Let a chip be taken at random from a bowl that contains 6 white chips, 3 red chips, and 1 blue chip. Let the random variable X = 1 if the outcome is a white chip; let X = 5 if the outcome is a red chip; and let X = 10 if the outcome is a blue chip.
a. Find the p.m.f. of X
b. Find the mean and standard deviation of X.

For a I need a function where you can plug in X=1 and get 6/10, X=5 and get 3/10, etc..

Once I have that I can find the mean and standard deviation. I've been trying to figure out that equation.
I have (x^2+5)/10x
It gives the correct x and y values for the 1st 2 x's but not the 3rd.

Also


Suppose X is a random variable such that E(X+4)=10 and E((X+4)^2)=116

How do I find the mean and variance?
Any help would greatly be appreciated.

Thanks

.Godspeed.
October 31st 2005, 09:24 PM
I'm having trouble with a couple of problems.

Let a chip be taken at random from a bowl that contains 6 white chips, 3 red chips, and 1 blue chip. Let the random variable X = 1 if the outcome is a white chip; let X = 5 if the outcome is a red chip; and let X = 10 if the outcome is a blue chip.
a. Find the p.m.f. of X
b. Find the mean and standard deviation of X.

For a I need a function where you can plug in X=1 and get 6/10, X=5 and get 3/10, etc..
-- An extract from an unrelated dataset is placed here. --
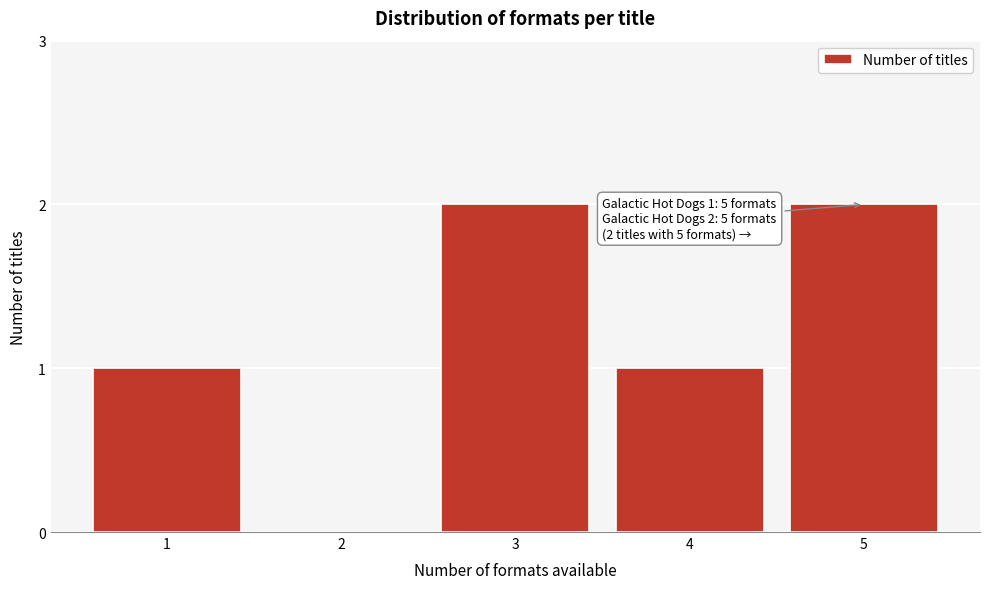

Reading left to right, extract all data points from this chart.

1=1	2=0	3=2	4=1	5=2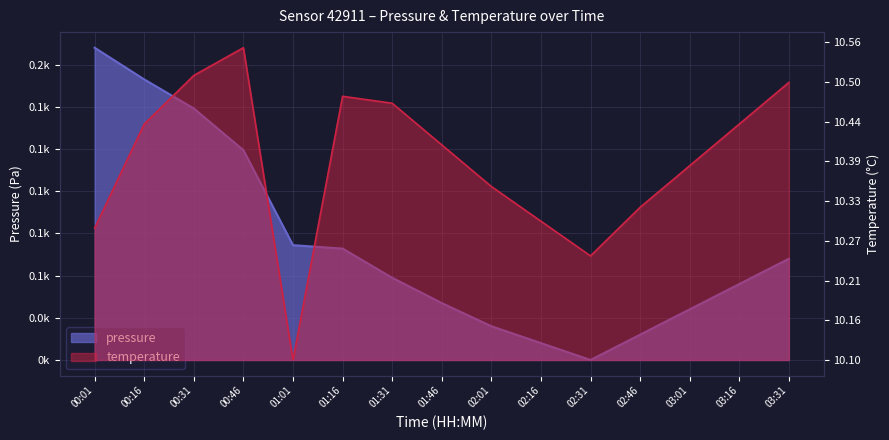

Reading right to left, list all the values displayed in this chart.

pressure: 03:31=60.0	03:16=45.0	03:01=30.0	02:46=15.0	02:31=0.0	02:16=10.0	02:01=20.0	01:46=33.7	01:31=48.7	01:16=66.0	01:01=68.0	00:46=124.3	00:31=149.0	00:16=166.2	00:01=185.0
temperature: 03:31=139.8	03:16=118.8	03:01=97.9	02:46=76.9	02:31=52.4	02:16=69.9	02:01=87.4	01:46=108.3	01:31=129.3	01:16=132.8	01:01=0.0	00:46=157.3	00:31=143.3	00:16=118.8	00:01=66.4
Once I have that I can find the mean and standard deviation. I've been trying to figure out that equation.
I have (x^2+5)/10x
It gives the correct x and y values for the 1st 2 x's but not the 3rd.

Also


Suppose X is a random variable such that E(X+4)=10 and E((X+4)^2)=116

How do I find the mean and variance?
Any help would greatly be appreciated.

Thanks

Why don't we try:
P(X=x) = 6/10, x = 1
3/10, x = 5
1/10, x = 10

Also, the fact that it is a probability mass function of a discrete (as opposed to a continuous) distribution implies that over all x, the sum of the probabilities must equal 1. This certainly is true for our P(X).

For the second question, since the expected value is a linear operator and the expected value of a constant is the constant itself, E(X+4)=E(X)+4=10-->E(X)=6.

Also, E((X+4)^2)=E(X^2+8X+16)=E(X^2)+E(8X)+E(16)
=E(X^2)+8*E(X)+16=E(X^2)+8*6+16=116-->E(X^2)=52
And, Var(X)=E(X^2)-E(X)^2=52-6^2=16.

Help?

Ken
October 31st 2005, 11:08 PM
I'd really appreciate if you don't make duplicate threads next time. You can post anywhere and I will find it. I see I just wasted time answering your question in your duplicate thread.

SirVLCIV
October 31st 2005, 11:21 PM
I'd really appreciate if you don't make duplicate threads next time. You can post anywhere and I will find it. I see I just wasted time answering your question in your duplicate thread.


And I answered it in the triplicate thread.